■ **ARTICLE**
[start]
If the format of the received data is not supported and the data is not pre-formatted (the “No” branch from block 612), then at block 614, an error message is generated.

At block 616, the timing data associated with the buffered cue object is compared to current timing data associated with the video content. For example, scheduler 534 tracks the current time of the video content being rendered, and compares the video content current time to the time data of cue objects in the cue buffers 532. This monitoring continues until the timing data of a cue object in the cue buffer matches the timing data of the video content being rendered.

When the timing data of a cue object in the cue buffer matches the timing data of the video content (the “Yes” branch from block 616), at block 618, the timed data component 128 outputs the cue object that has the matching timing information.

Example Clauses

Paragraph A: A computing device comprising: at least one processor; a memory; and an operating system stored in memory and executable on the at least one processor, the operating system comprising: a video renderer configured to render video content for display via a display device; a timed data component configured to: parse timed data associated with the video content; generate a cue object based on the timed data; and output the cue object in accordance with timing information associated with the cue object corresponding with a current time of the video content being rendered; and a text renderer configured to: receive the cue object; and render for display via the display device, text associated with the received cue object, such that, the displayed text is synchronized with the video content.
[end]
■ **RECORD SET**
[start]
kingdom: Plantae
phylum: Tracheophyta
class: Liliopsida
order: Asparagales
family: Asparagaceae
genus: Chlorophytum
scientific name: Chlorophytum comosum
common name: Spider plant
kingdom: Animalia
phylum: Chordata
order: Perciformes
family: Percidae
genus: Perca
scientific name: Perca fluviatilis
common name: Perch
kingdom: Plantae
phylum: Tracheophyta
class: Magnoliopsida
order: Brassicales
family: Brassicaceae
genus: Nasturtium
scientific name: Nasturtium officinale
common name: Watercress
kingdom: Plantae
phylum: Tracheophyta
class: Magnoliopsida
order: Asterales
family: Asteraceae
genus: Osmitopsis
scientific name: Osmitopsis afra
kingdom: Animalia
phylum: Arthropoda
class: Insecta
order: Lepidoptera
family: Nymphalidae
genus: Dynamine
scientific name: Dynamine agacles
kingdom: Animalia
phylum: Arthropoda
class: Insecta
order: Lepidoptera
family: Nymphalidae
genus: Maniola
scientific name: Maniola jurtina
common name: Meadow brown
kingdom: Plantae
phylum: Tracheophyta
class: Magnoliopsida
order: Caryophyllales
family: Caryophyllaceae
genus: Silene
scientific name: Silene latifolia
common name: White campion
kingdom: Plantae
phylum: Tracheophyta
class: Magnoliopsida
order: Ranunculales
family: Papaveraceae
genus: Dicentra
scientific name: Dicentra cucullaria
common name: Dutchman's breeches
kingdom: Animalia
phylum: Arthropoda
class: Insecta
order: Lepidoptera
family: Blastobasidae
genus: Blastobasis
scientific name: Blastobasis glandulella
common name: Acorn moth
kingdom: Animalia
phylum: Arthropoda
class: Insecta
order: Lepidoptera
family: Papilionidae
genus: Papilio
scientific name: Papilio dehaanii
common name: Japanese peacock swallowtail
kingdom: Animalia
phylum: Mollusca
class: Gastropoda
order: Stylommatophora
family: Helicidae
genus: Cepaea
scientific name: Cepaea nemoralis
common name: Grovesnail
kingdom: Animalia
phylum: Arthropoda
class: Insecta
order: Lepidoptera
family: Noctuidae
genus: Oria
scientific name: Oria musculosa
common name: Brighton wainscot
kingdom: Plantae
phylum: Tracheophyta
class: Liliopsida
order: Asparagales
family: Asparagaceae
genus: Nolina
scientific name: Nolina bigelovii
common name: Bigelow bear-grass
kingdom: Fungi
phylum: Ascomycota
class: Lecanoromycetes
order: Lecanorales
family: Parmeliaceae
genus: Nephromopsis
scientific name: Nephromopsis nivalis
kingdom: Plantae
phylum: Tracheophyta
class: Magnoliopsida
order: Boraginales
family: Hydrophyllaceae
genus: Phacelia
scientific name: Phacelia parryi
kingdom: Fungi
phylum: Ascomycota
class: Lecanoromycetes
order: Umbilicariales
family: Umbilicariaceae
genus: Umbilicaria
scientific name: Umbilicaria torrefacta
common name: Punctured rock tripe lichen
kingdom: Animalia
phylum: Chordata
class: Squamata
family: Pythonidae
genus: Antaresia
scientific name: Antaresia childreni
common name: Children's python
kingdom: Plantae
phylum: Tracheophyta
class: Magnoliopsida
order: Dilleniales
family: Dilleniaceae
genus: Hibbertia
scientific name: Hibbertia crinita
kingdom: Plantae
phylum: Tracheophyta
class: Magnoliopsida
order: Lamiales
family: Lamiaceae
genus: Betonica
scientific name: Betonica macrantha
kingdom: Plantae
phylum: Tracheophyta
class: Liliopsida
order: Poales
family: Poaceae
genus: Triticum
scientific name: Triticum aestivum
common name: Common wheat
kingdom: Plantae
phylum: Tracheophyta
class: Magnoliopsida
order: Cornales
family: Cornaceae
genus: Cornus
[end]
■ **TO BE DONE**
Reproduce the entire patent excerpt on cue object timing, word for word. The records are distinct material and are not part of the patent excerpt.

■ **REPLY**
If the format of the received data is not supported and the data is not pre-formatted (the “No” branch from block 612), then at block 614, an error message is generated.

At block 616, the timing data associated with the buffered cue object is compared to current timing data associated with the video content. For example, scheduler 534 tracks the current time of the video content being rendered, and compares the video content current time to the time data of cue objects in the cue buffers 532. This monitoring continues until the timing data of a cue object in the cue buffer matches the timing data of the video content being rendered.

When the timing data of a cue object in the cue buffer matches the timing data of the video content (the “Yes” branch from block 616), at block 618, the timed data component 128 outputs the cue object that has the matching timing information.

Example Clauses

Paragraph A: A computing device comprising: at least one processor; a memory; and an operating system stored in memory and executable on the at least one processor, the operating system comprising: a video renderer configured to render video content for display via a display device; a timed data component configured to: parse timed data associated with the video content; generate a cue object based on the timed data; and output the cue object in accordance with timing information associated with the cue object corresponding with a current time of the video content being rendered; and a text renderer configured to: receive the cue object; and render for display via the display device, text associated with the received cue object, such that, the displayed text is synchronized with the video content.